Предоставленные записи:

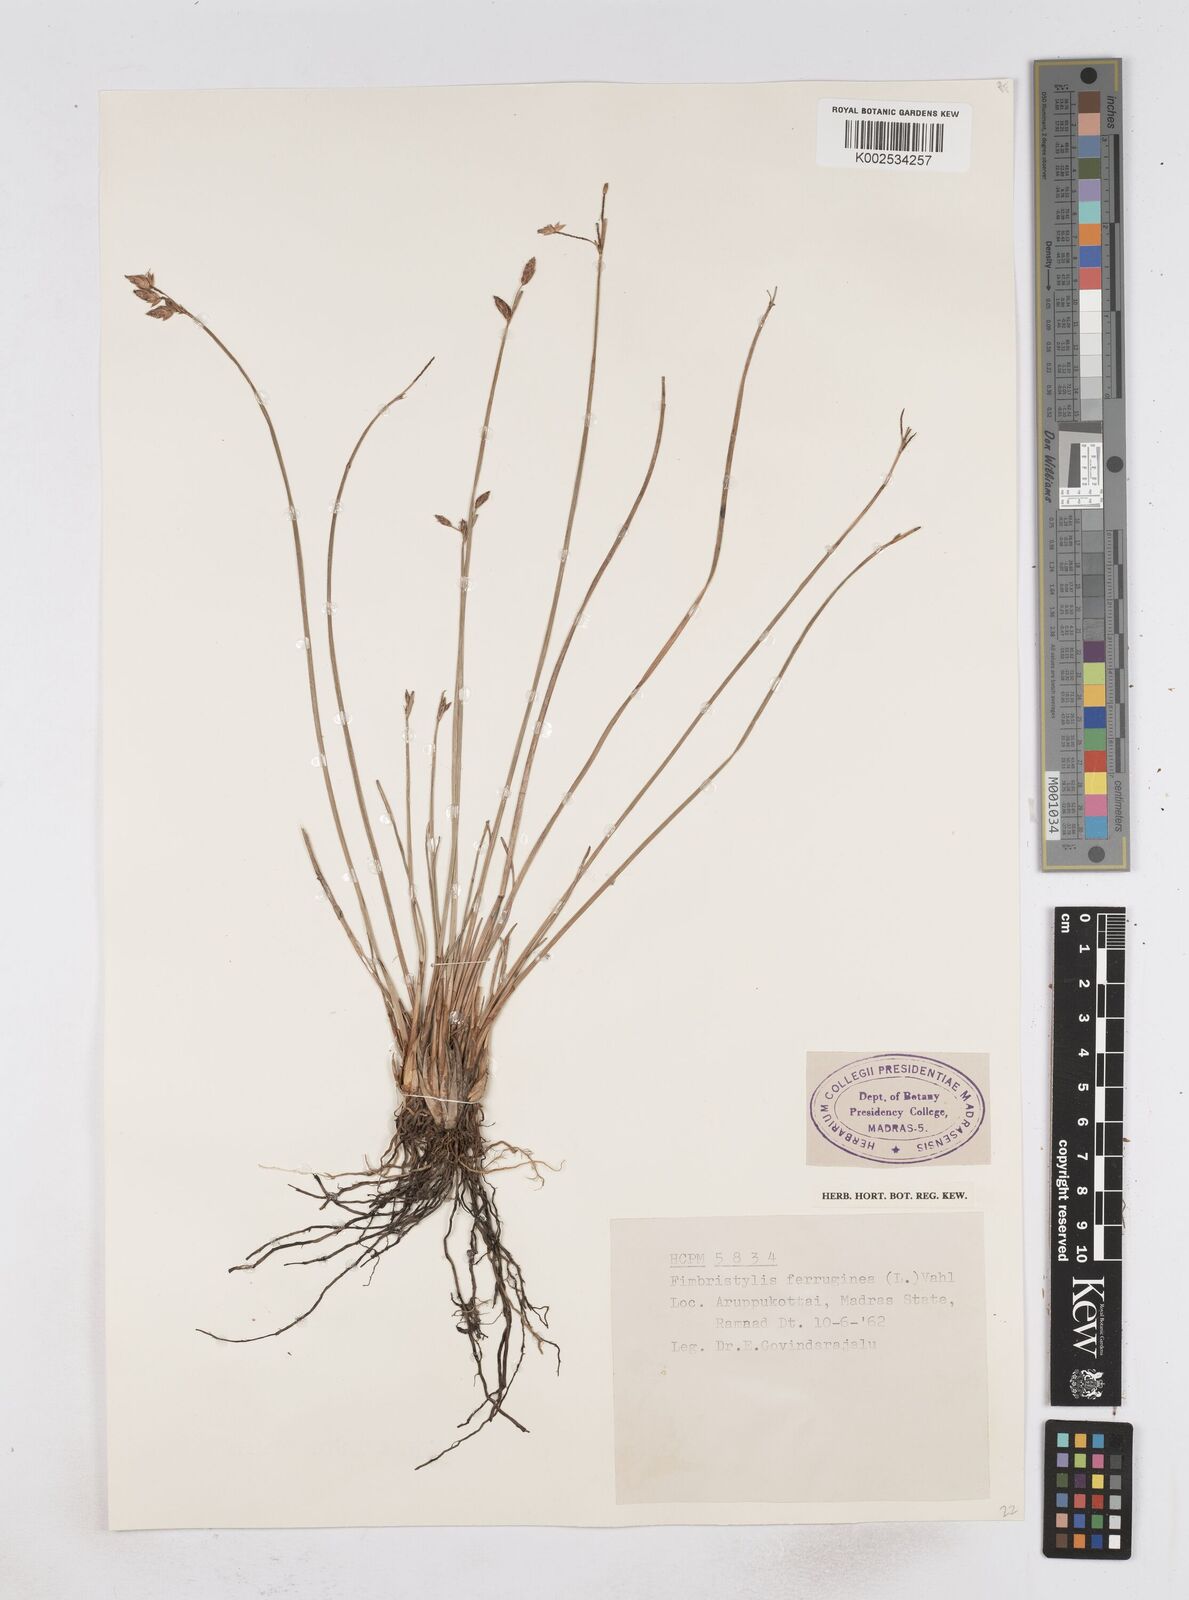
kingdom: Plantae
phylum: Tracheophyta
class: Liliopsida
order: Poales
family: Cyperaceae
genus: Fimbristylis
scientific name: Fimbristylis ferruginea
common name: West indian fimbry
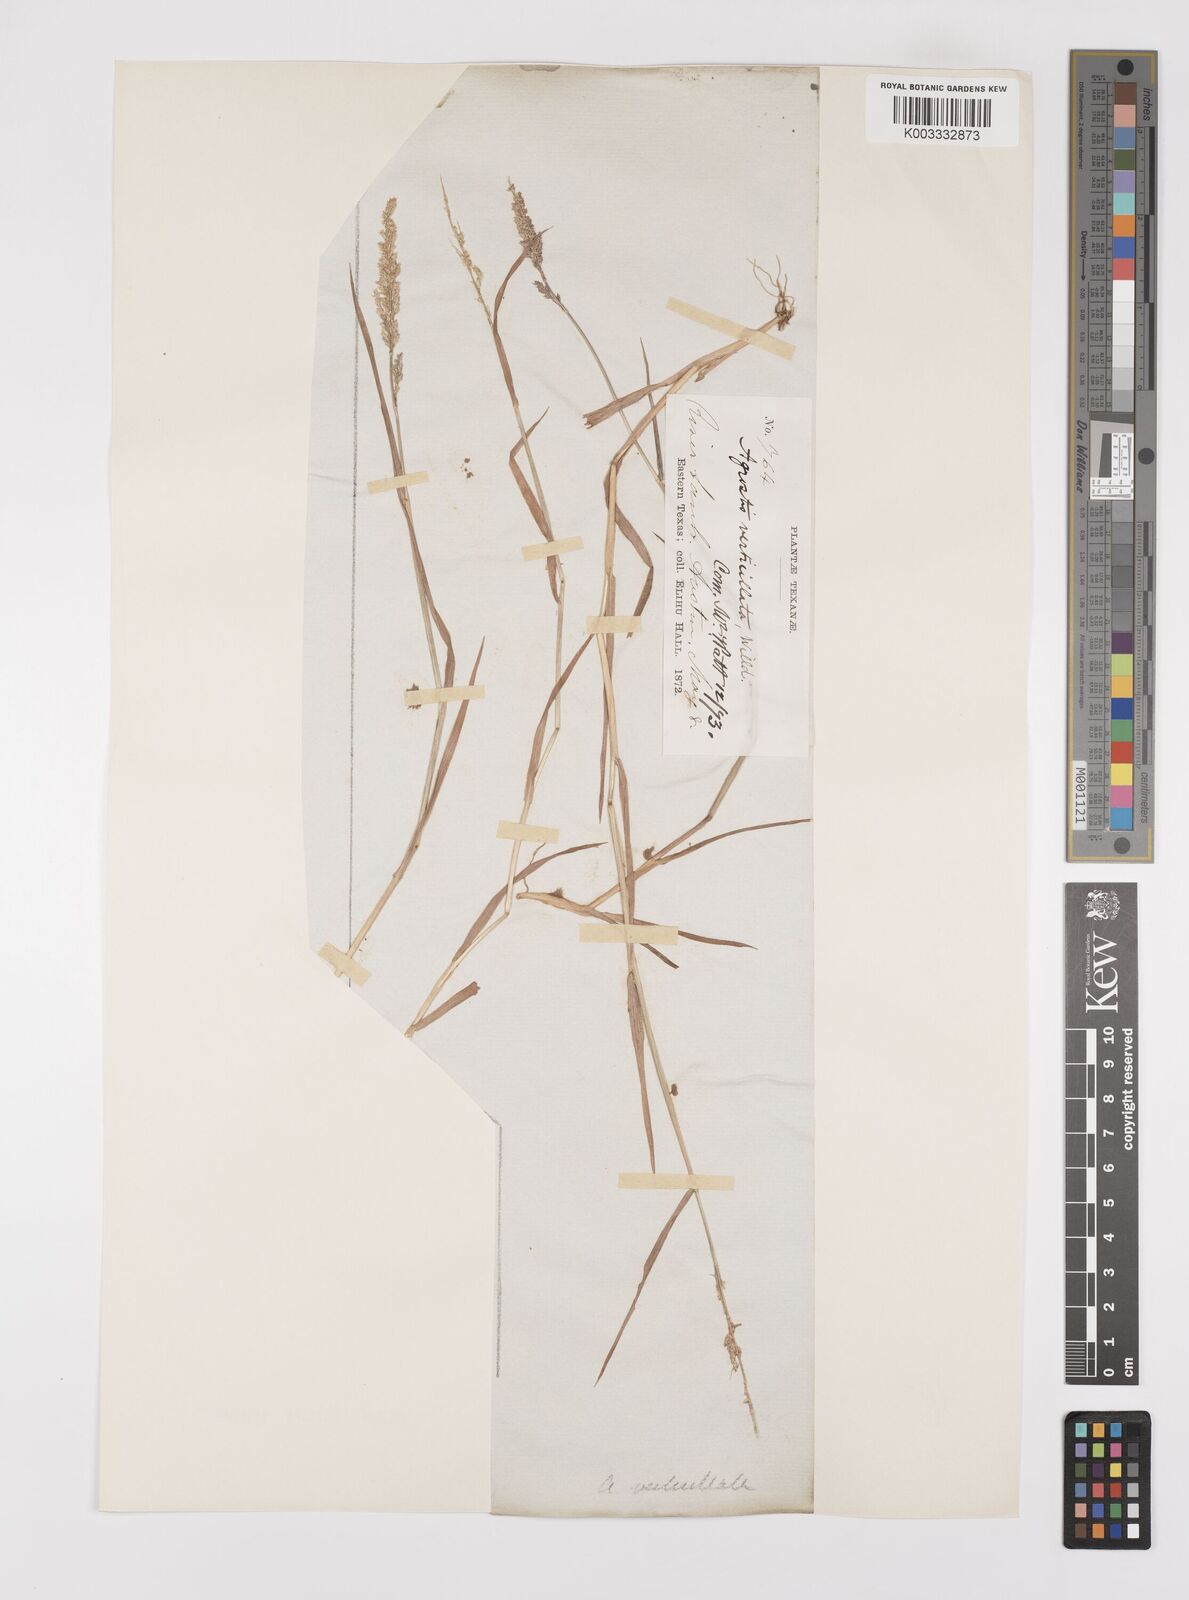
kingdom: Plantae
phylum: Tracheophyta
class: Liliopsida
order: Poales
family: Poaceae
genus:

Что нужно сделать: Выведите дословно все строки приведённых выше записей, не включая в ответ изображения.

Результат:
kingdom: Plantae
phylum: Tracheophyta
class: Liliopsida
order: Poales
family: Cyperaceae
genus: Fimbristylis
scientific name: Fimbristylis ferruginea
common name: West indian fimbry
kingdom: Plantae
phylum: Tracheophyta
class: Liliopsida
order: Poales
family: Poaceae
genus:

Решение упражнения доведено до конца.